The central government has strengthened support for the property sector, seen as a pillar of the wider economy, this year.
The sector has been suffering from oversupply, especially in smaller cities, with property investment growth falling to 1 per cent last year, from 10.5 per cent in 2014.
The city with the biggest house price decline in January was Wulumuqi in Xinjiang, which dropped 0.8 per cent in a month.
The central government cut the minimum required mortgage down payment and property taxes to historic lows in most cities this month.
“This is just a start, there will be more stimulus measures taken by the government to reduce property stock,” Xia Dan, an analyst at Bank of Communications wrote in a report on Friday.
Xia added the government was likely to raise individual housing provident fund loan limits and provide further tax benefits such as tax refunds in some cities.
Du Jinsong, head of property research at Credit Suisse, said the government would not allow home prices to fall too fast and would push local governments to make it easier for homebuyers to enter the market.
More than 50 Chinese cities have started providing different kinds of subsides to homebuyers.
Home prices in China’s four top cities, Shanghai, Beijing, Shenzhen and Guangzhou, remain strong due to booming demand from immigrants.

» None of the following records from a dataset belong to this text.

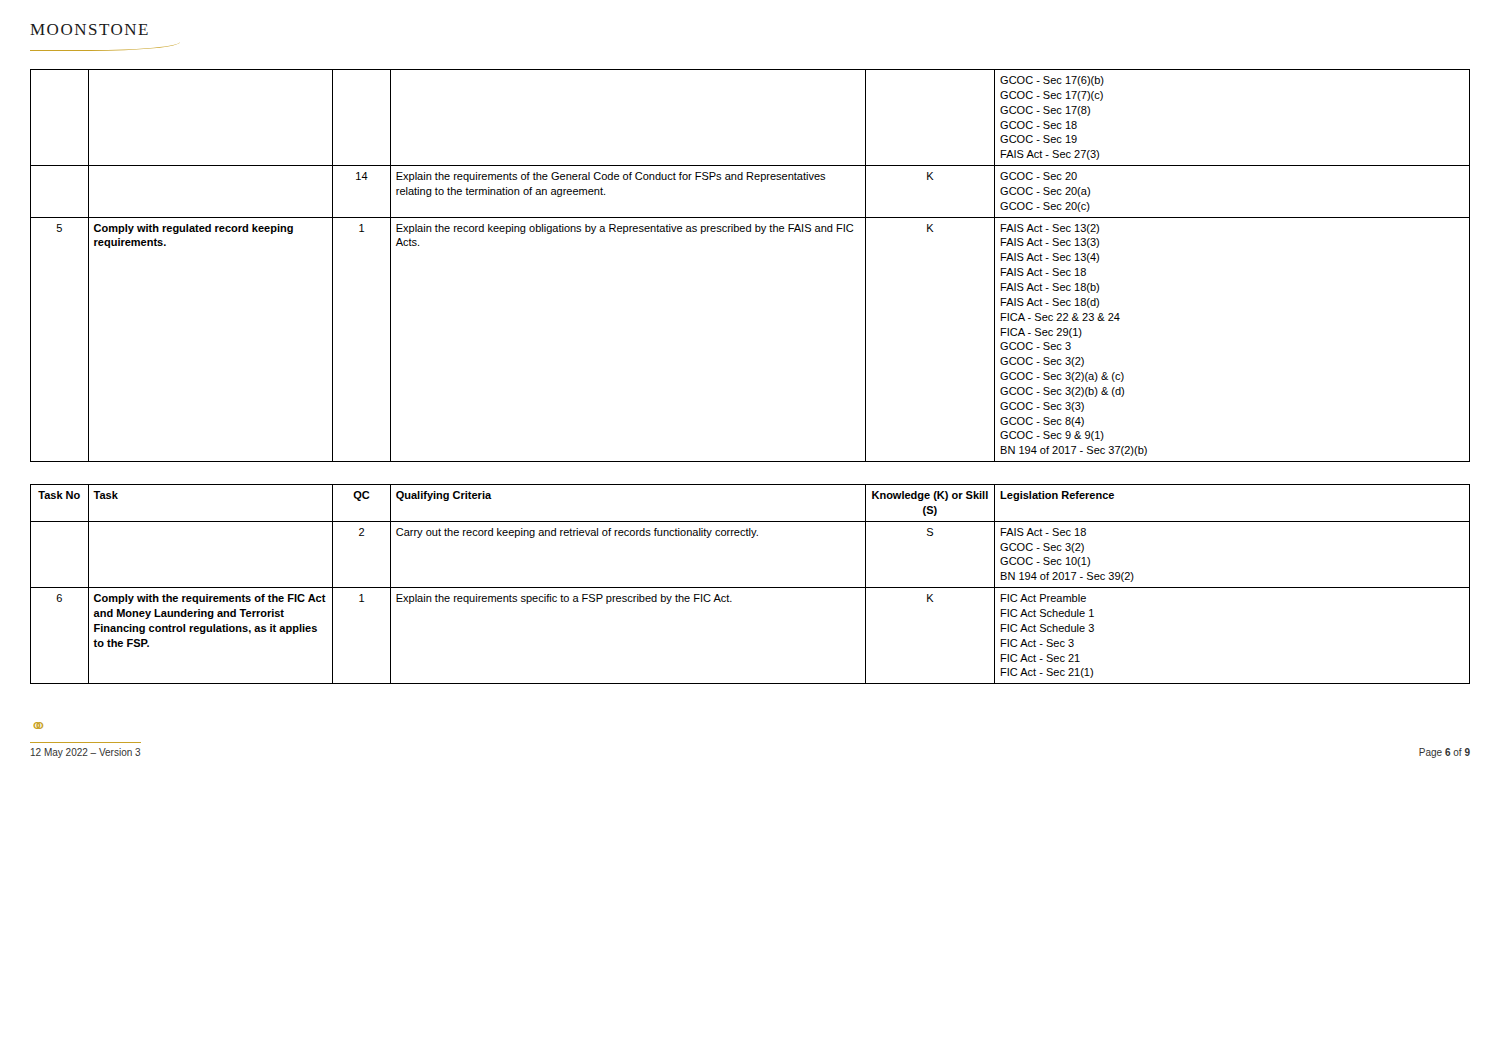MOONSTONE
| | | | | | GCOC - Sec 17(6)(b) GCOC - Sec 17(7)(c) GCOC - Sec 17(8) GCOC - Sec 18 GCOC - Sec 19 FAIS Act - Sec 27(3) |
| | | 14 | Explain the requirements of the General Code of Conduct for FSPs and Representatives relating to the termination of an agreement. | K | GCOC - Sec 20 GCOC - Sec 20(a) GCOC - Sec 20(c) |
| 5 | Comply with regulated record keeping requirements. | 1 | Explain the record keeping obligations by a Representative as prescribed by the FAIS and FIC Acts. | K | FAIS Act - Sec 13(2) FAIS Act - Sec 13(3) FAIS Act - Sec 13(4) FAIS Act - Sec 18 FAIS Act - Sec 18(b) FAIS Act - Sec 18(d) FICA - Sec 22 & 23 & 24 FICA - Sec 29(1) GCOC - Sec 3 GCOC - Sec 3(2) GCOC - Sec 3(2)(a) & (c) GCOC - Sec 3(2)(b) & (d) GCOC - Sec 3(3) GCOC - Sec 8(4) GCOC - Sec 9 & 9(1) BN 194 of 2017 - Sec 37(2)(b) |
| Task No | Task | QC | Qualifying Criteria | Knowledge (K) or Skill (S) | Legislation Reference |
| --- | --- | --- | --- | --- | --- |
| | | 2 | Carry out the record keeping and retrieval of records functionality correctly. | S | FAIS Act - Sec 18 GCOC - Sec 3(2) GCOC - Sec 10(1) BN 194 of 2017 - Sec 39(2) |
| 6 | Comply with the requirements of the FIC Act and Money Laundering and Terrorist Financing control regulations, as it applies to the FSP. | 1 | Explain the requirements specific to a FSP prescribed by the FIC Act. | K | FIC Act Preamble FIC Act Schedule 1 FIC Act Schedule 3 FIC Act - Sec 3 FIC Act - Sec 21 FIC Act - Sec 21(1) |
⚭
12 May 2022 – Version 3
Page 6 of 9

“The growth in first-tier cities will ease this year as the population inflow declines and because many rushed to the market last year due to policy easing,” Xia said.
Both Shenzhen and Shanghai are said to be planning to tighten buying restrictions to curb market overheating.
Shanghai issued a new policy this week that requires developers to increase the supply of small and mid-sized units in an effort to increase housing supply.
Shanghai is the second-most expensive housing market on the mainland, behind Shenzhen, with home prices jumping 21.4 per cent year on year last month.